* **SOURCE MATERIAL**
================================

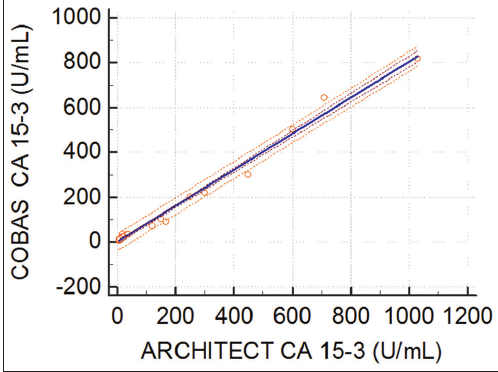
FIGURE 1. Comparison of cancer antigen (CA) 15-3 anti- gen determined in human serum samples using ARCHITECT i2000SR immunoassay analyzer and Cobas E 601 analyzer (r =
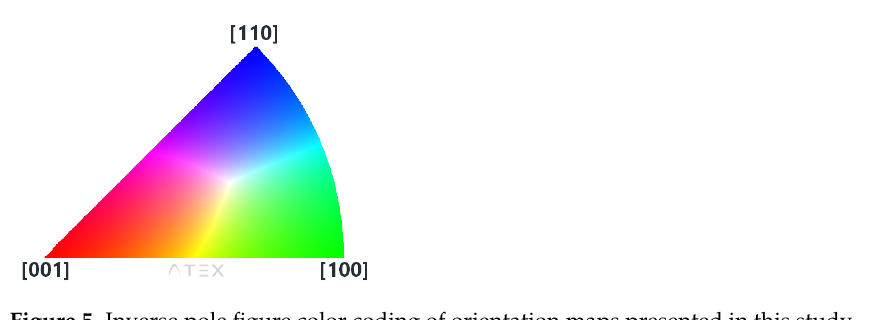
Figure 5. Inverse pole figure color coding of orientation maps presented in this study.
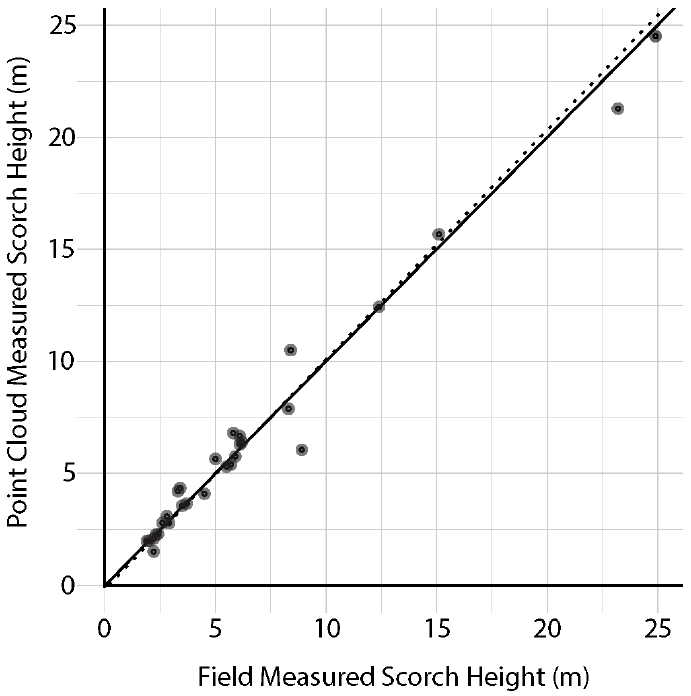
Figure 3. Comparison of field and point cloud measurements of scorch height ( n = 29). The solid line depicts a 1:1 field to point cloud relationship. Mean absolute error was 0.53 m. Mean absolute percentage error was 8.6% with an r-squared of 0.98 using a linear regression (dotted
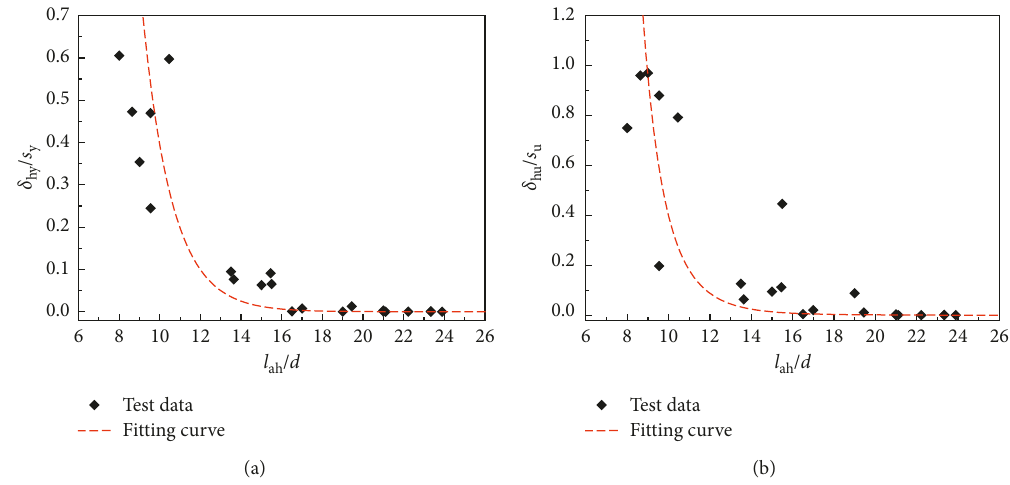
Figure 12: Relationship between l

================================

* **AIM OF THE TASK**
With pictures left out, repeat exactly the lines from the one containing "Figure 3. Comparison" through the last line of the data above, inclusive, and nothing else.

* **OUTPUT**
Figure 3. Comparison of field and point cloud measurements of scorch height ( n = 29). The solid line depicts a 1:1 field to point cloud relationship. Mean absolute error was 0.53 m. Mean absolute percentage error was 8.6% with an r-squared of 0.98 using a linear regression (dotted
Figure 12: Relationship between l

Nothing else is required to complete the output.